▶ _Task_
Present the part of the rows that opens with the line containing "[207, 353, 247, 374]" and runs through the end of the rows as a Markdown table with the columns No and Entry, numbering each line and omitting blank lines.

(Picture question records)
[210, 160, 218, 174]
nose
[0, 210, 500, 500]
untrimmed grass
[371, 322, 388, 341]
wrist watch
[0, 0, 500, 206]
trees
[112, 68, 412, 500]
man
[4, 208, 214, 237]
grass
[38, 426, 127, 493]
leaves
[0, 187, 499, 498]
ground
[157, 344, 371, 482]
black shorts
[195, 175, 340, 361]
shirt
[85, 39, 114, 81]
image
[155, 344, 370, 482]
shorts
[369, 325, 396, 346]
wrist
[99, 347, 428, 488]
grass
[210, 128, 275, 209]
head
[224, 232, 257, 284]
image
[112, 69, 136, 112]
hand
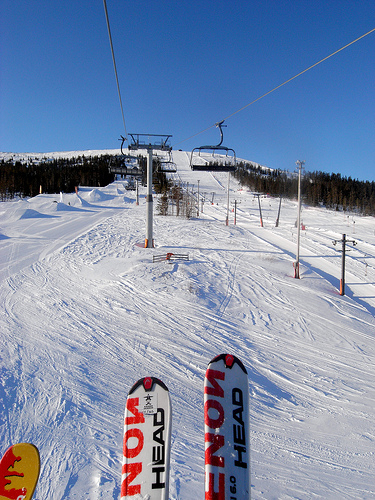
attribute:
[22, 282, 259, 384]
tracks — SKIING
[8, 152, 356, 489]
slope — SNOWY, SNOW COVERED, SKIING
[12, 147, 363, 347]
hill — SNOW COVERED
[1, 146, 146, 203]
trees — DENSELY GROWING, LARGE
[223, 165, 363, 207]
trees — FOREST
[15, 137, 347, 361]
slope — SKIING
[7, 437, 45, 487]
ski — YELLOW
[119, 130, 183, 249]
support — TALL, SKI LIFT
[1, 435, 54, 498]
ski — RED, YELLOW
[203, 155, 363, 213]
trees — GREEN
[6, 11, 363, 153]
sky — CLEAR, BLUE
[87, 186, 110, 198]
hill — SMALL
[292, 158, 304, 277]
pole — metallic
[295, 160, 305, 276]
pole — silver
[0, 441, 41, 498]
ski — yellow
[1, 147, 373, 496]
snow — white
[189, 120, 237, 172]
ski lift — distant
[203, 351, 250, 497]
ski — white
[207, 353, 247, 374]
tip — black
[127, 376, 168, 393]
tip — black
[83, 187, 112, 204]
ramp — snow, distant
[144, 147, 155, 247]
pole — tall, large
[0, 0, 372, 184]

▶ _Result of this exercise_
| No | Entry |
|---|---|
| 1 | [207, 353, 247, 374] |
| 2 | tip — black |
| 3 | [127, 376, 168, 393] |
| 4 | tip — black |
| 5 | [83, 187, 112, 204] |
| 6 | ramp — snow, distant |
| 7 | [144, 147, 155, 247] |
| 8 | pole — tall, large |
| 9 | [0, 0, 372, 184] |